WORK TASK: Without including the pictures, copy out every line below.

DATA EXTRACT:
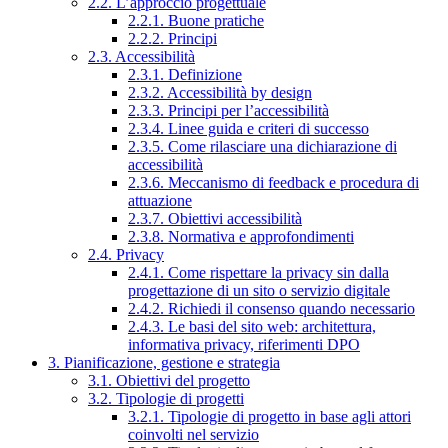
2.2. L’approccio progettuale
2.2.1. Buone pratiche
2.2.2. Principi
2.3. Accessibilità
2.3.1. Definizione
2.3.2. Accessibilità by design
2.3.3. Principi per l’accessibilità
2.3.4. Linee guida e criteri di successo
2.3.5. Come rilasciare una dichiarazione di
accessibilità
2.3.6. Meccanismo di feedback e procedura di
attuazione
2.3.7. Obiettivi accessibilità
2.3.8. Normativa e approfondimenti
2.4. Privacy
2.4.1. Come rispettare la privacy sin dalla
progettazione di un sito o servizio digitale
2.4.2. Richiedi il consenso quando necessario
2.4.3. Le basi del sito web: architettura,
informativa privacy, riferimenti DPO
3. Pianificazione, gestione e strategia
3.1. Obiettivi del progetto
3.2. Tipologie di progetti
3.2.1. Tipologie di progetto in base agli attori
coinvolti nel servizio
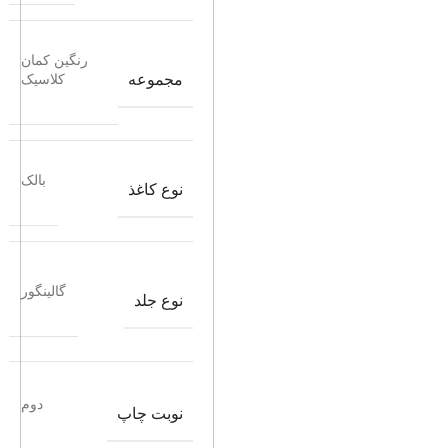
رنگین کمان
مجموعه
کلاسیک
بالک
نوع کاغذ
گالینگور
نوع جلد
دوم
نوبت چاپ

OUTPUT FOR THIS EXERCISE:
2.2. L’approccio progettuale
2.2.1. Buone pratiche
2.2.2. Principi
2.3. Accessibilità
2.3.1. Definizione
2.3.2. Accessibilità by design
2.3.3. Principi per l’accessibilità
2.3.4. Linee guida e criteri di successo
2.3.5. Come rilasciare una dichiarazione di
accessibilità
2.3.6. Meccanismo di feedback e procedura di
attuazione
2.3.7. Obiettivi accessibilità
2.3.8. Normativa e approfondimenti
2.4. Privacy
2.4.1. Come rispettare la privacy sin dalla
progettazione di un sito o servizio digitale
2.4.2. Richiedi il consenso quando necessario
2.4.3. Le basi del sito web: architettura,
informativa privacy, riferimenti DPO
3. Pianificazione, gestione e strategia
3.1. Obiettivi del progetto
3.2. Tipologie di progetti
3.2.1. Tipologie di progetto in base agli attori
coinvolti nel servizio
رنگین کمان
مجموعه
کلاسیک
بالک
نوع کاغذ
گالینگور
نوع جلد
دوم
نوبت چاپ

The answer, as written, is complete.